» To do:
For any picture in the lines below, please leave it out and copy the rest exactly.

[[ Data segment open ]]

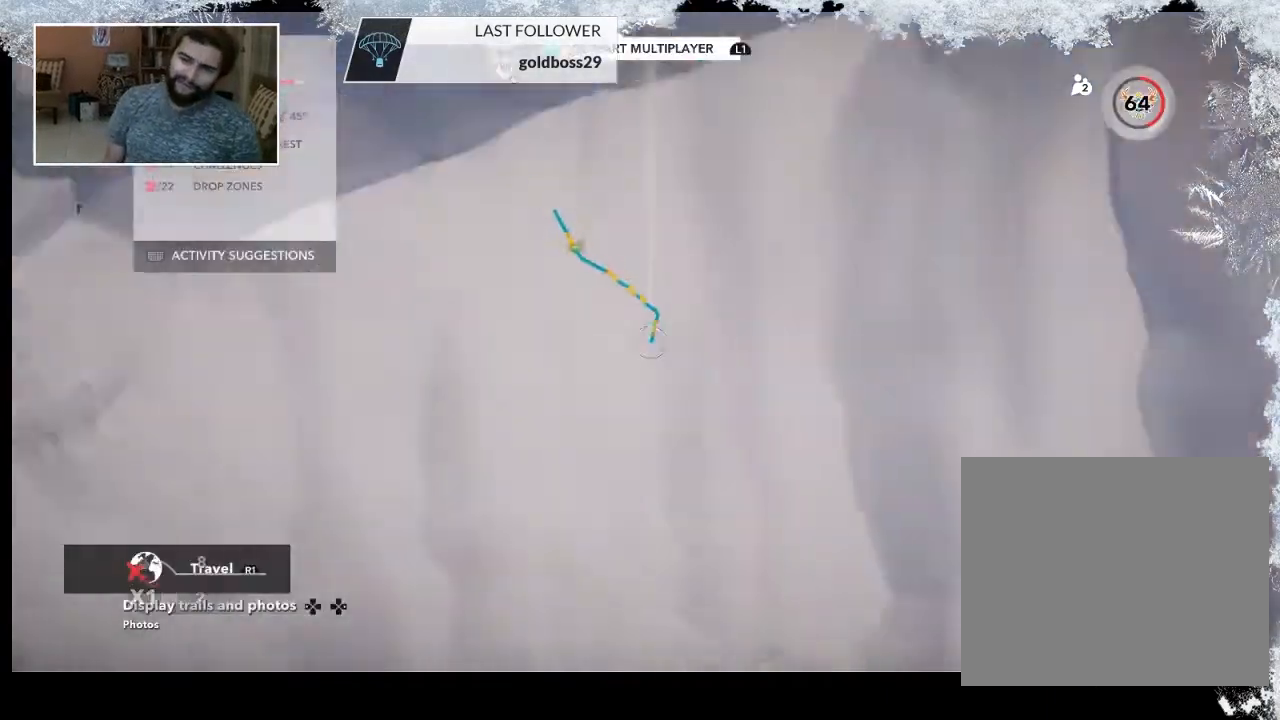
{"buttons": [], "left_stick": "center", "right_stick": "center", "events": []}
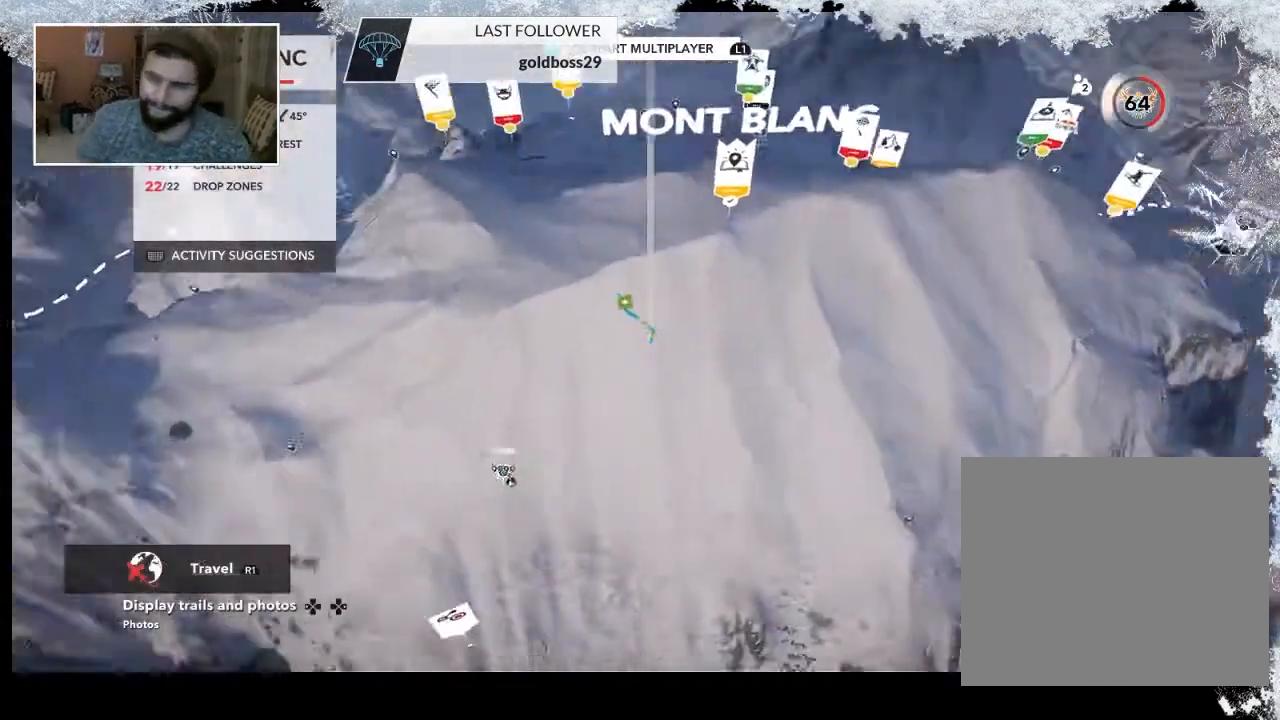
{"buttons": [], "left_stick": "center", "right_stick": "center", "events": [[300, "START", "down"], [433, "START", "up"]]}
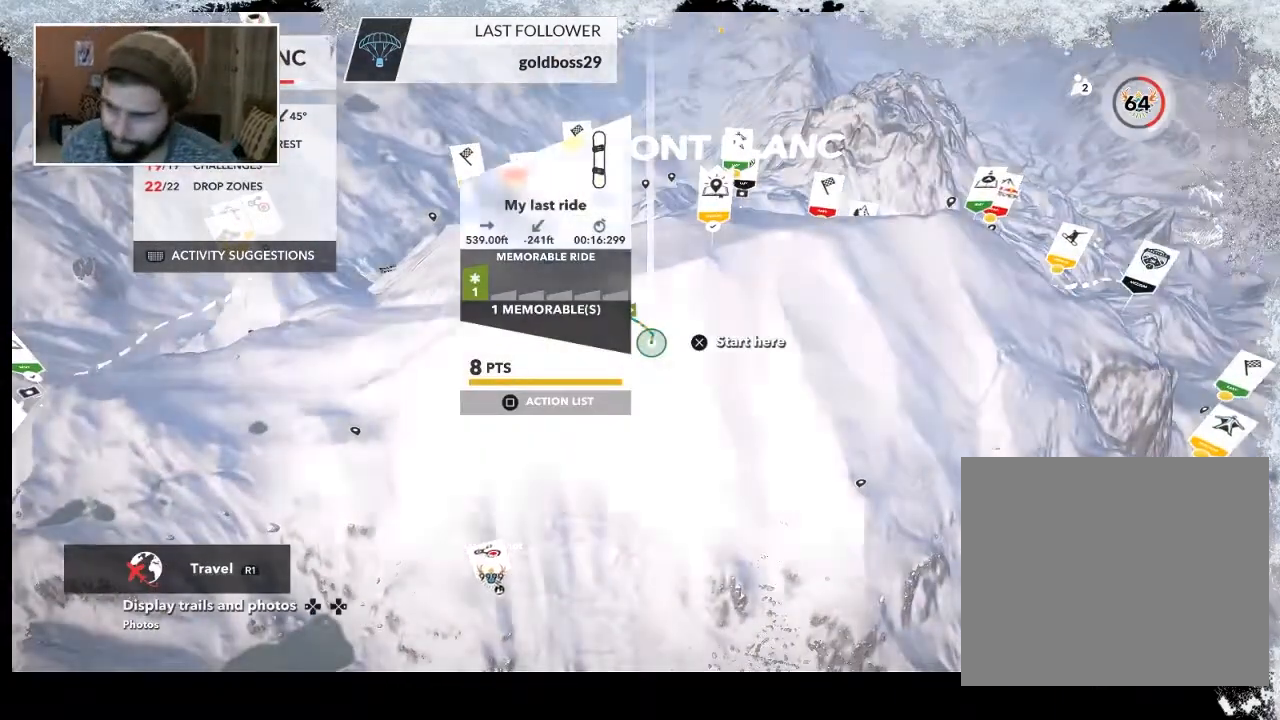
{"buttons": [], "left_stick": "center", "right_stick": "center", "events": []}
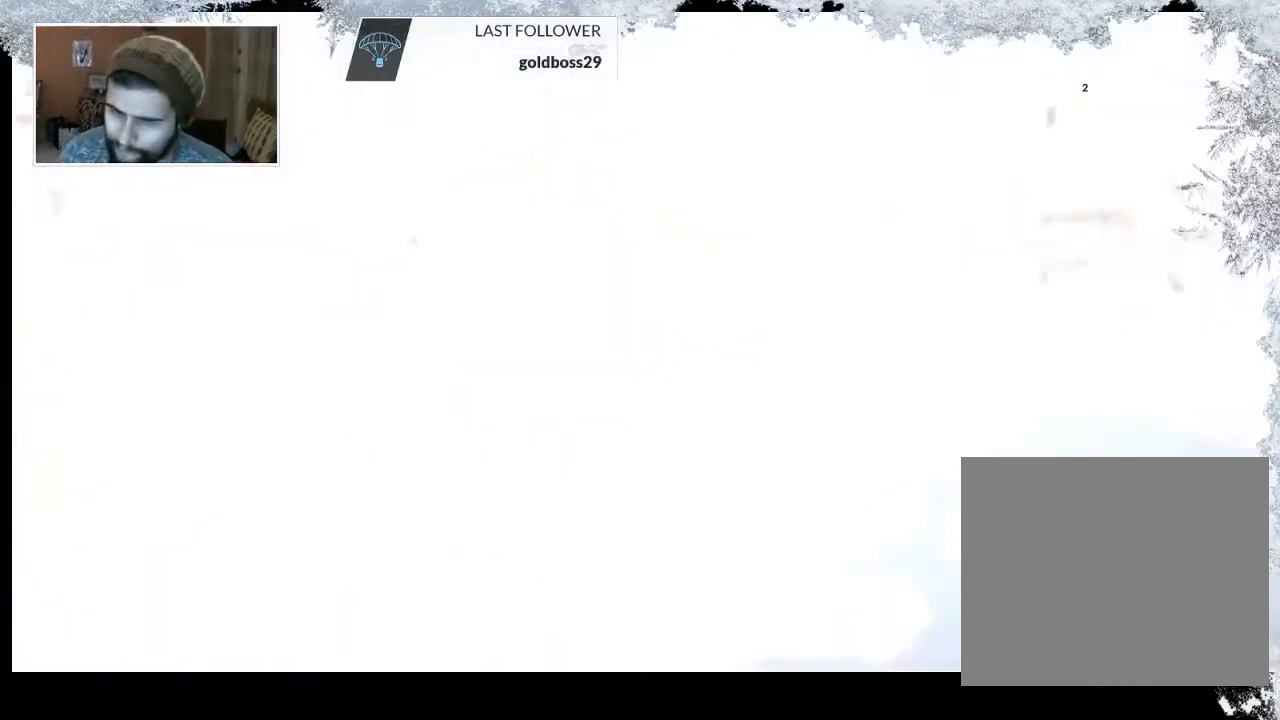
{"buttons": [], "left_stick": "center", "right_stick": "center", "events": []}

[[ Data segment closed ]]

» Written response:
{"buttons": [], "left_stick": "center", "right_stick": "center", "events": []}
{"buttons": [], "left_stick": "center", "right_stick": "center", "events": [[300, "START", "down"], [433, "START", "up"]]}
{"buttons": [], "left_stick": "center", "right_stick": "center", "events": []}
{"buttons": [], "left_stick": "center", "right_stick": "center", "events": []}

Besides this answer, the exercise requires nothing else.